Donors came to the ALODF with questions about both health and financial risks. Arguably, they were a self-selected sample, but most were worried about how their bills would get paid while they were recovering from surgery and how their healthcare needs would be met if they had complications, particularly if those complications didn’t manifest for years. The Netherlands had much better answers to these questions than I could provide US donors. The Dutch system provides a safety net, while donors in the US largely lack one.

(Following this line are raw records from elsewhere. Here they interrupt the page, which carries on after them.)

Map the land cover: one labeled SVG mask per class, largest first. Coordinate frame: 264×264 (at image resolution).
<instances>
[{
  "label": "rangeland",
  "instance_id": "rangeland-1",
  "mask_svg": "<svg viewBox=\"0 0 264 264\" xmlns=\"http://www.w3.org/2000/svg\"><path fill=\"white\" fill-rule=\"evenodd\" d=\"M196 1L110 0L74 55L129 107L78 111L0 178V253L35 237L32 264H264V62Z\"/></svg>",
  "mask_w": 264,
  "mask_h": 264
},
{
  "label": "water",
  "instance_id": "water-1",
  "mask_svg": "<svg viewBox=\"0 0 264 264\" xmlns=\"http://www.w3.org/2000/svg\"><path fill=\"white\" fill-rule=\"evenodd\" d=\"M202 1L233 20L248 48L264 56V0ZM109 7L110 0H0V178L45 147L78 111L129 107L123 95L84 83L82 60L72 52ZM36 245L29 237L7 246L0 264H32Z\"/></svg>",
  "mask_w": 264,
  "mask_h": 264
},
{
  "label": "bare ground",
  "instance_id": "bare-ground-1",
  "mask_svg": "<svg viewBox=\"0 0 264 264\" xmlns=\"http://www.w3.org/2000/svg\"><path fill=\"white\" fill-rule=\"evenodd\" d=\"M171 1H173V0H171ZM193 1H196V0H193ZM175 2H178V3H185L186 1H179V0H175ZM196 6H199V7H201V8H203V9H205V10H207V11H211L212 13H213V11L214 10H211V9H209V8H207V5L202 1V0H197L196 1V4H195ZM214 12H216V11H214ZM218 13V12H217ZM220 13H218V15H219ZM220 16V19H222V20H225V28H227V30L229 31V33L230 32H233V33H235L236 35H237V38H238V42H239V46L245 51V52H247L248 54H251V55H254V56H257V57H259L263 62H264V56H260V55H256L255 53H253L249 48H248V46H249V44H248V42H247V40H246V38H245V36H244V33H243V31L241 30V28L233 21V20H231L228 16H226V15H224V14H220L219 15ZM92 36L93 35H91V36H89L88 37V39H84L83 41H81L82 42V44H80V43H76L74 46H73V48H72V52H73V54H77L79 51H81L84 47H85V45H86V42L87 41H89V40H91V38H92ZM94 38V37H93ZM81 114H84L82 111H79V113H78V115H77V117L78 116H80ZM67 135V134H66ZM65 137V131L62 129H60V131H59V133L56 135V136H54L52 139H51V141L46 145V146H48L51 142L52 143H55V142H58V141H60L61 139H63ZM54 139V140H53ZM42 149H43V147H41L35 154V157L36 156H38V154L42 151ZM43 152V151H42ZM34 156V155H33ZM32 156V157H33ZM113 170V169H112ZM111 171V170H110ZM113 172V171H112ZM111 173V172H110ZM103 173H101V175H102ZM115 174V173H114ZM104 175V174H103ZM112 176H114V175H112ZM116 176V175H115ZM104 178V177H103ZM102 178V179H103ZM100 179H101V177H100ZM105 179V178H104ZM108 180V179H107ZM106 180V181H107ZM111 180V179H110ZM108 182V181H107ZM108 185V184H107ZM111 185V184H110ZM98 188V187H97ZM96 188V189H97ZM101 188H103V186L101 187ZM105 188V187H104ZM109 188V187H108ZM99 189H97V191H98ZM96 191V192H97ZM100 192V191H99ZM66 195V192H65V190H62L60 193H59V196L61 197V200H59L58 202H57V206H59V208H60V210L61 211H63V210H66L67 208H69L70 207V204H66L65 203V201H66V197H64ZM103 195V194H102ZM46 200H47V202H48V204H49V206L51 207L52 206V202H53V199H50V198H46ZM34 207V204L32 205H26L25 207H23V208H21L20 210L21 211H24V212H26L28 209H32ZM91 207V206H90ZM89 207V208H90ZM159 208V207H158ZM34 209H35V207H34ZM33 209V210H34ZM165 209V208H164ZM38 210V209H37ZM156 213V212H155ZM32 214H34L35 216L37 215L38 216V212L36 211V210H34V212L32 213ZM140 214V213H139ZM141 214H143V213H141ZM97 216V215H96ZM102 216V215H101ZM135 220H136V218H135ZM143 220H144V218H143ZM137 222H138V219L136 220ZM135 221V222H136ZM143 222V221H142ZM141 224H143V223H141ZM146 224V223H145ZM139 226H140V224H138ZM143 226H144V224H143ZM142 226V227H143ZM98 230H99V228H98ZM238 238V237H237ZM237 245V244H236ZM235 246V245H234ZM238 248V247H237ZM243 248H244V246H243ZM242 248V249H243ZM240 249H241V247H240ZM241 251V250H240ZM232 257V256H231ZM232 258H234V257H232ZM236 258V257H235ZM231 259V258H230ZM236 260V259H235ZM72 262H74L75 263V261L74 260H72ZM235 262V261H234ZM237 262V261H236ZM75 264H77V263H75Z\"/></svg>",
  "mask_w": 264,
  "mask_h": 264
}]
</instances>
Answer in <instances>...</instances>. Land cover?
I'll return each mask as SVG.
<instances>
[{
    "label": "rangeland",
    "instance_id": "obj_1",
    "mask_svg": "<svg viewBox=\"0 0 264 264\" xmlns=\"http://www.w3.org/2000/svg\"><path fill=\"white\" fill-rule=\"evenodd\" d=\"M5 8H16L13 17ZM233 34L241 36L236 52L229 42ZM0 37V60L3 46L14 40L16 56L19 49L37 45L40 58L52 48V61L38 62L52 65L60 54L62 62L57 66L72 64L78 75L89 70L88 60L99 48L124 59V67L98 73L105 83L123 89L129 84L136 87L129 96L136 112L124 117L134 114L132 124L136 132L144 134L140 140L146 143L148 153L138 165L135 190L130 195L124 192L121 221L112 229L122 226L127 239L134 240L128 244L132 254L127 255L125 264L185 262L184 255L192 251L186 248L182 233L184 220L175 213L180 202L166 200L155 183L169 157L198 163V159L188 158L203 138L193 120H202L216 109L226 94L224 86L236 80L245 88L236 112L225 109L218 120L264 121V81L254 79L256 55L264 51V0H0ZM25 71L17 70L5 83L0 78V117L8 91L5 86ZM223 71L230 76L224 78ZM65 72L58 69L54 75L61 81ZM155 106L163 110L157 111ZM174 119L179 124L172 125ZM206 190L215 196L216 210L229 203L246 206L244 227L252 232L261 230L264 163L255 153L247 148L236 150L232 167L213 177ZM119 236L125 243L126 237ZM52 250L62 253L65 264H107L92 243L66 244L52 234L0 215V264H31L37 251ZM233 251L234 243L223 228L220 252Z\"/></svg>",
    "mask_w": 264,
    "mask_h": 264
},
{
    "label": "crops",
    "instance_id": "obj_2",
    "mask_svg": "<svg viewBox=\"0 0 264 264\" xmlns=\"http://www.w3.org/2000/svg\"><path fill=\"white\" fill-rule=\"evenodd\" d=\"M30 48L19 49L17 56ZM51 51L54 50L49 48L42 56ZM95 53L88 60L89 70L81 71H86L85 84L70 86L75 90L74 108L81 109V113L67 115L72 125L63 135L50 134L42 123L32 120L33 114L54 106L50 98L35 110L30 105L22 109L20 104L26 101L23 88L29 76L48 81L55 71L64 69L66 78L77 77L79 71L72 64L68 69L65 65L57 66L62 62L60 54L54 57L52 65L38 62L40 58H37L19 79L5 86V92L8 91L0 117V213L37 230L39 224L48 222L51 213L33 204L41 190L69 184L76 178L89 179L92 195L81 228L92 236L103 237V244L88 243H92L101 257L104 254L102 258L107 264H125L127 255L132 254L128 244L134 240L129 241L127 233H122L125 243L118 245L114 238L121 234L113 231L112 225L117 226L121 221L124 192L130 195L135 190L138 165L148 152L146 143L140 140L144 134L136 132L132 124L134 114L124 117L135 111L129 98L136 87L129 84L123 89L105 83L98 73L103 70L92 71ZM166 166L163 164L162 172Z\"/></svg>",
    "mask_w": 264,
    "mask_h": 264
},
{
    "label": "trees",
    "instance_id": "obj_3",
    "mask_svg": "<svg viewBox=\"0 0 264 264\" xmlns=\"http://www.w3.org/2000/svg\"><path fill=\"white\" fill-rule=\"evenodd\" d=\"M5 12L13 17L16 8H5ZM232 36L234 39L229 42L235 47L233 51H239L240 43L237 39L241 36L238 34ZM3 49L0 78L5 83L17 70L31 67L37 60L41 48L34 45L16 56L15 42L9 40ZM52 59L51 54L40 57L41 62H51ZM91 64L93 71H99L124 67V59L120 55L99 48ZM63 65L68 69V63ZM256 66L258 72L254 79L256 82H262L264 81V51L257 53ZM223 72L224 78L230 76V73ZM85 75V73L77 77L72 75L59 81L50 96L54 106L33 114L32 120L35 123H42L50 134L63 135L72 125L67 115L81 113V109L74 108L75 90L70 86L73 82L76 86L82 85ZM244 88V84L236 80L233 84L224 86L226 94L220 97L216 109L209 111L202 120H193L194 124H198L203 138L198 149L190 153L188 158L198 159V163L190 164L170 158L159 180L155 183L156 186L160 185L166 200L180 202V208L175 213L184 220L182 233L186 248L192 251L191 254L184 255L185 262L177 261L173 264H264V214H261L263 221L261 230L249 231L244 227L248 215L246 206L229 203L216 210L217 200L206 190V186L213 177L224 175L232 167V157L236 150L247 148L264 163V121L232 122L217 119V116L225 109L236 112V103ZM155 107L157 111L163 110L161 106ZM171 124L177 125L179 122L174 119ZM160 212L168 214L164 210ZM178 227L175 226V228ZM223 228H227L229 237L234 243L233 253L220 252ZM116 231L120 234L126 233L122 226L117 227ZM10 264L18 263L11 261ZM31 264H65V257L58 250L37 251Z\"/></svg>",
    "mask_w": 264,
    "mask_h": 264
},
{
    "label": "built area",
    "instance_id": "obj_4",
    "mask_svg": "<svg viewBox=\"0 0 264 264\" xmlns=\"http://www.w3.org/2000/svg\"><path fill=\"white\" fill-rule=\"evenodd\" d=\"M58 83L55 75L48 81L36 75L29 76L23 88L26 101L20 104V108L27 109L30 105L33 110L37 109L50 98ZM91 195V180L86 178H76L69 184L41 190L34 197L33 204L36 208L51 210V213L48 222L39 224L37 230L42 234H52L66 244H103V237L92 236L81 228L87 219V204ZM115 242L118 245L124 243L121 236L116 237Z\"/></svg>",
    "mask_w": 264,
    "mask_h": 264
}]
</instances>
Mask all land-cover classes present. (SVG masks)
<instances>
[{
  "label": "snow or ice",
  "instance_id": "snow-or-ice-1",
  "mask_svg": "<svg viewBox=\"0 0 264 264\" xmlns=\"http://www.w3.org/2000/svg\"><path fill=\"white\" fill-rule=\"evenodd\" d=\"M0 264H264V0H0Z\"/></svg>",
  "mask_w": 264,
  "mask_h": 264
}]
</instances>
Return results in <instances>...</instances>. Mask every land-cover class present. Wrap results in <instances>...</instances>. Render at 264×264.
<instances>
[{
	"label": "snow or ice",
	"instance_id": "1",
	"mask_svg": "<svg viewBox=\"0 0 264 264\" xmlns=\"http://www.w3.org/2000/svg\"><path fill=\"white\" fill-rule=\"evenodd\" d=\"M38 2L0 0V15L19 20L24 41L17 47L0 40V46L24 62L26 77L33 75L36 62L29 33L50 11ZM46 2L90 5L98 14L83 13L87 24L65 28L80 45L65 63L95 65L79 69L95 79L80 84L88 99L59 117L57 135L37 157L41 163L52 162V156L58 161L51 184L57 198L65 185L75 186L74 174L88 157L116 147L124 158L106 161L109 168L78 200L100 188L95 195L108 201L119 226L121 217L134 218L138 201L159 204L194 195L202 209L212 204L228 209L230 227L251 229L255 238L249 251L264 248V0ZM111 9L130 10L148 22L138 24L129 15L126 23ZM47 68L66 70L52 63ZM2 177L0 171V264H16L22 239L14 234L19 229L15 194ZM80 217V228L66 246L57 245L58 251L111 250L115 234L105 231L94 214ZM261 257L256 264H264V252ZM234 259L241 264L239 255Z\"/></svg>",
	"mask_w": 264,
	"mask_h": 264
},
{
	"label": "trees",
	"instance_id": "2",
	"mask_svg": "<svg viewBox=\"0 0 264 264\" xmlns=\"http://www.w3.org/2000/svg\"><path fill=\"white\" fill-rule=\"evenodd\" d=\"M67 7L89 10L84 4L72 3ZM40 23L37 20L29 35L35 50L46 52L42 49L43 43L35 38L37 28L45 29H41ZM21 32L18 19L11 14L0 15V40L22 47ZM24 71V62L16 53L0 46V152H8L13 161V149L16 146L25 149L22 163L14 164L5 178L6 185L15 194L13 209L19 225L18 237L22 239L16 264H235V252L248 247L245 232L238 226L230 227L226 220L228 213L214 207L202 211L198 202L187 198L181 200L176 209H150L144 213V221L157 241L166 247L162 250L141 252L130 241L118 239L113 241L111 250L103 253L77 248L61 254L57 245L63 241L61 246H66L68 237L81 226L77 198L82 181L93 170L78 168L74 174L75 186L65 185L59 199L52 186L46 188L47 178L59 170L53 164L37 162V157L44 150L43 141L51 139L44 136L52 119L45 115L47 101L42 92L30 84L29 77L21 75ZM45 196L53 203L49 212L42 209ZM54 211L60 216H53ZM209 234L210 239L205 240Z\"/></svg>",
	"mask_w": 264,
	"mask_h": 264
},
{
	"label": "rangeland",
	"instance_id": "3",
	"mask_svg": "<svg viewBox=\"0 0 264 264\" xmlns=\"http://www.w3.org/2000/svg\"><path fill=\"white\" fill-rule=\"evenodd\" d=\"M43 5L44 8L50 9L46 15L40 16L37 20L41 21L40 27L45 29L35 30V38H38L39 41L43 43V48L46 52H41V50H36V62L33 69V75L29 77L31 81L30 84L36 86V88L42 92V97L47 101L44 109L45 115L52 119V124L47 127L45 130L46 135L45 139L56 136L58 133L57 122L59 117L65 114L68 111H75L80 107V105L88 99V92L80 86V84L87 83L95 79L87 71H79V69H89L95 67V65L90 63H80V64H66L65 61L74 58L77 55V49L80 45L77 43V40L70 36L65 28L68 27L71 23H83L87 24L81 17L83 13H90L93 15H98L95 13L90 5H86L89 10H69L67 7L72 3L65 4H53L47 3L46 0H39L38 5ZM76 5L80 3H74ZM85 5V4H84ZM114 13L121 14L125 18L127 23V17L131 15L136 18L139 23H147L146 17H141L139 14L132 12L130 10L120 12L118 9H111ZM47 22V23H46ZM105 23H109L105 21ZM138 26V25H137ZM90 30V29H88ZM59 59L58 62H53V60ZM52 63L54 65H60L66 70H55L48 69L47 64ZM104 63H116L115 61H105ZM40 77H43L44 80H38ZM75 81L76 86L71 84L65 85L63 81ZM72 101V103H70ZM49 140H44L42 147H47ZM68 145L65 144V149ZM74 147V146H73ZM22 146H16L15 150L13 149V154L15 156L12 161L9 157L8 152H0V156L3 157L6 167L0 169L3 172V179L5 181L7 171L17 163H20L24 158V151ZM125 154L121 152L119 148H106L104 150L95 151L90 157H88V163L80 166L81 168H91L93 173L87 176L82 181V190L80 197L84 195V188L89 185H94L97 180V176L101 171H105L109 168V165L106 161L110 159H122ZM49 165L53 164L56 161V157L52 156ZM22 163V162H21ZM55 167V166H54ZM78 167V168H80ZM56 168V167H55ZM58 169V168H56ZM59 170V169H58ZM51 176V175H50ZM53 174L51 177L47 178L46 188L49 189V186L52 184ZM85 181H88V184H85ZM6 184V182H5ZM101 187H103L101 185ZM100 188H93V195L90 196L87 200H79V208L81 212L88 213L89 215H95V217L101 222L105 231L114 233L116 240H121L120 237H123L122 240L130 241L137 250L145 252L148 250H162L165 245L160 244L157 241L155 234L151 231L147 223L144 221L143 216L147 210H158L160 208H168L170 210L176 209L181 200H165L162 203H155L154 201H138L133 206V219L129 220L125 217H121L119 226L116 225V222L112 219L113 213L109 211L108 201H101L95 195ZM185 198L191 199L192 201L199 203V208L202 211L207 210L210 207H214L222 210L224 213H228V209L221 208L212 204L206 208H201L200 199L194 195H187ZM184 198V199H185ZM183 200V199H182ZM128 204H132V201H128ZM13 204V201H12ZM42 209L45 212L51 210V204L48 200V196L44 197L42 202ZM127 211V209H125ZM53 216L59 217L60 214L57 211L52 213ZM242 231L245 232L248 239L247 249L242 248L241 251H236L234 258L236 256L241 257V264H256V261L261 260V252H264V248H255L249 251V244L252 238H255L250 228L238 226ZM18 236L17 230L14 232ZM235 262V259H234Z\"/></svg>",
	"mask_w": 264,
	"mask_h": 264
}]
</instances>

During the time I was CEO and president, the ALODF did what it could to provide money to cover donors’ household bills and focused on trying to get donors more healthcare coverage for all medical expenses indefinitely. The “all medical expenses” coverage is critical because potential donors with fewer financial resources can’t afford to wait for reimbursement that only comes if and when a connection between their ailment and their donation can be proven.
The current US kidney donation system puts donors on Medicare if they donate to a patient on Medicare (which is true of almost all dialysis patients), but that coverage only lasts if the kidney recipient stays on Medicare. Usually, if the transplant is successful, the organ recipient will go back to work and choose to be covered by their employer’s insurance, not Medicare. Coverage ends, as well, if the transplant fails, or the transplant recipient dies.
The US problem of healthcare insecurity for donors could be solved by putting them on Medicare permanently, regardless of whether their organ recipients is on, or stays on, Medicare — and whether or not they are a kidney donor or another type of living organ donor.
Until we make more substantial changes to our living organ donation system, we shouldn’t expect our long waiting list of patients in need of organs to get much shorter.